NIT Spectroscopic Tutorial with Caret (part 2)

The first post of this tutorial brings a nice conversation on tweeter. The idea now, is to use Caret with other packages (necessary for some of the prepocessing of the data), but I will work in parallel at the same time with "tidymodels" packages (a good way to learn how to use them).

Thanks to Max Kuhn for send me a link to some interesting code from James Wade to use the Meat data in the tidyverse and tidymodels environment. By the way the great book "Applied PredictiveModelling" (Max Kuhn & Kjell Johnson) is very useful and this tutorial start as a possible solution for the exercise 6.1 in the book.

One of the problems to work with NIR or NIT spectra is the high collinearity of the predictors, this is due to NIR (Near Infrared Reflectance) and NIT (Near Infrared Transmitance) is formed by overtones (first, second, third) and combination fundamental bands which appear in the MIR (Middle Infrared). Other problem in this type of spectra is the high level of overlaping, and the NIR or NIT contains a lot of hidden information which needs from statistic or mathematical treatments to make them visible in a way that is usefull to develop models. This requires the use of preprocessing methods (centering, scaling, resolution improvement,...), that will be treated along the coming posts.

By the moment we will deal with the spectra without any treatment ("raw spectra"), and we create a correlation matrix to check the collinearity.

correlation <- cor(absorp)
library(corrplot)
corrplot(correlation)

As we can see, all the wavelengths are highly correlated, so we have to reduce some way the number of variables (predictors), looking for other variables,  not correlated and which capture most the variability contained in the spectra matrix without introducing noise. This can be done with the principal component analysis (PCA), and depending on the number of samples we have, we can use as many new variables (we will call them "terms") as predictors, but this will never be the case and we have to decide how many terms we will keep in order not to loose information (underfitting) and do not introduce noise (overfitting).

Before to run the principal component analysis we divide the whole data set into a train set and a test set.

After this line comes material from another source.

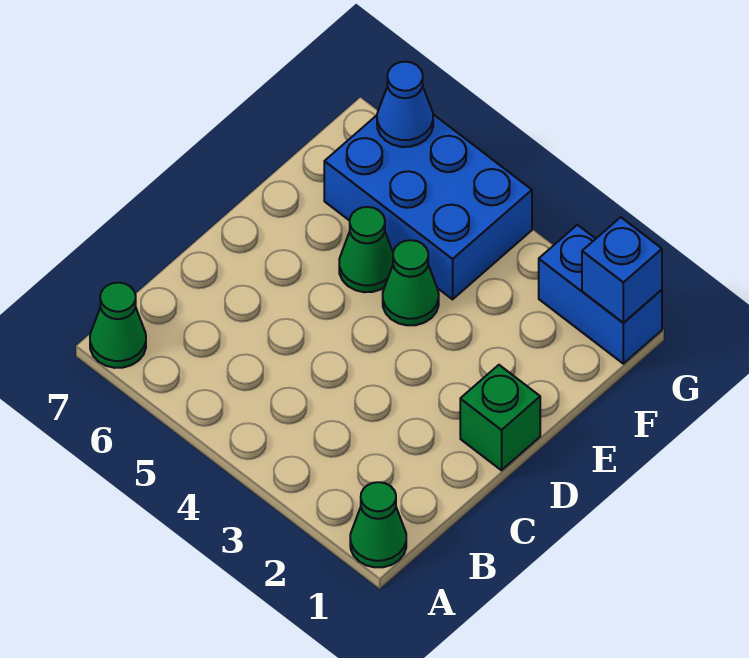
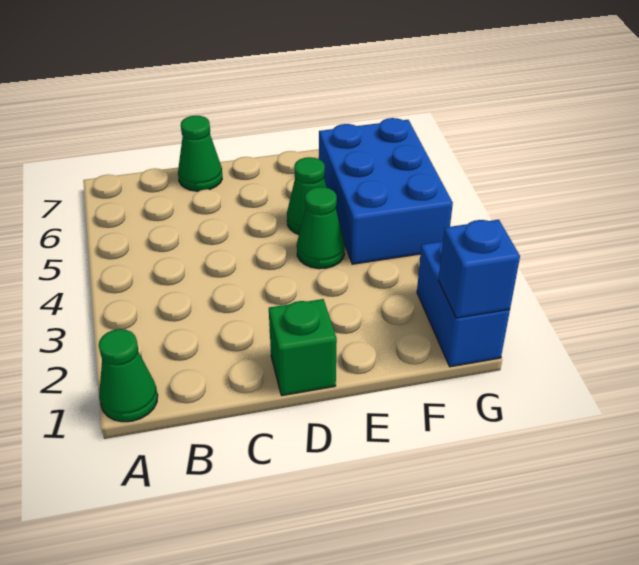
green 1x1 cone [90,283,146,368] -> green 1x1 cone moved to [178,116,222,191]
blue 1x1 cone [377,62,433,147] -> none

Creating a training/test split: Normally we use 75% random samples for the training set and the remaining 25% for the test set

set.seed(1234)

#Create partition index
data_split <- createDataPartition(endpoints[ ,1], p = .75)
data_split <- data_split$Resample1

# split data
absorp_train <- absorp[data_split, ]
absorp_test <- absorp[-data_split, ]

The test set is taken apart and won´t be used until necessary (by the end of the models development). Refuse to use it to take decisions, it must be totally independent.

When running the PCA we have the option to use some pretreatments

• Center: The mean spectrum is sustracted from every spectrum.
• Scale  :  Every spectrum data point is divided by the standard deviation of all the data points in the spectrum.

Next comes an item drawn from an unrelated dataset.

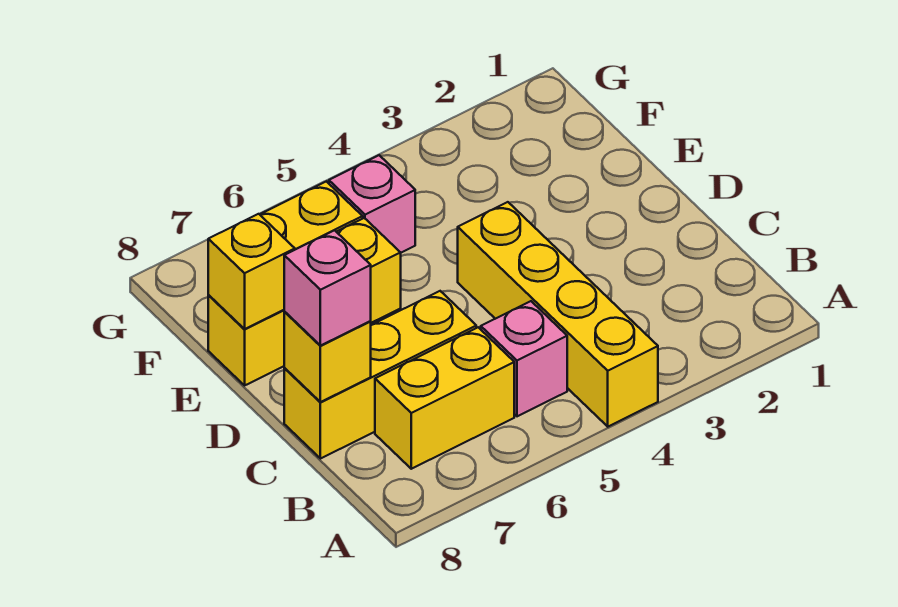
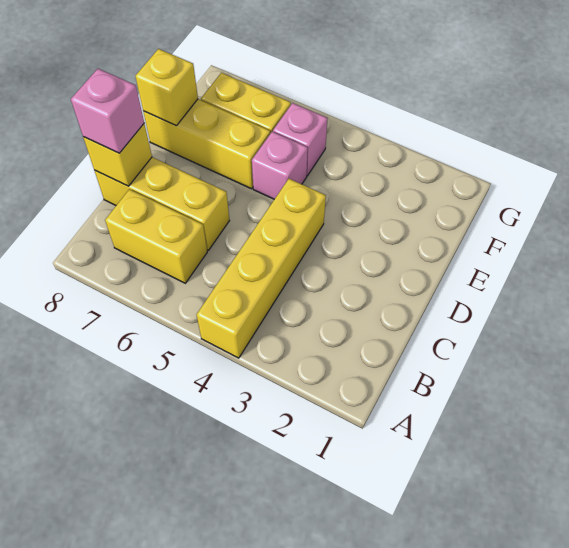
pink 1x1 brick [481,301,567,416] -> pink 1x1 brick moved to [252,132,308,199]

We can see how center and scale affect to the spectra:

train_scaled <- scale(absorp_train, center = TRUE, 

                     scale = TRUE )
matplot(seq(850, 1048, by = 2), t(train_scaled),
        xlab = "Wavelengths", ylab = "Absorbance",
        main = "Meat spectra", type = "l")

These pretreatments are aplyed to every spectrum individually, so at the end of the preprocess (before developing the PCA) we have a transformed data matrix with the same dimensions (215 . 100).

pca_object <- prcomp(absorp_train, center = TRUE, 

                     scale. = TRUE)
percent_variance <- pca_object$sdev^2/sum(pca_object$sd^2)*100
plot(percent_variance[1:20])
head(percent_variance)
head(pca_object$x[1:5 , 1:2 ]) #scores with just 2 terms

We can see that just a few terms ( two or three) are enough to retain almost all the variance, but let´s calculate this time with Caret the principal components. First we have to give column names to the absorp_train matrix:

wavelengths <- seq(850, 1048, by = 2)
colnames(absorp_train) <- wavelengths
colnames(absorp_train)

trans <- preProcess(absorp_train, 

                    method = c("center", "scale", "pca"))
trans #info about the PCA calculation
transformed <- predict(trans, absorp_train)
head(transformed[1:2 , ]) 

#scores with the 2 recommended terms (95% variance explained)

by default the threshold for the maximum explained variance variance is 95%, but we can increase it if necessary. (in the coming post we will apply other methods to see if applying a correction to the skewness of the predictors improves the results).

Both methods give the same score and loading matrix that we will interpret in a coming post.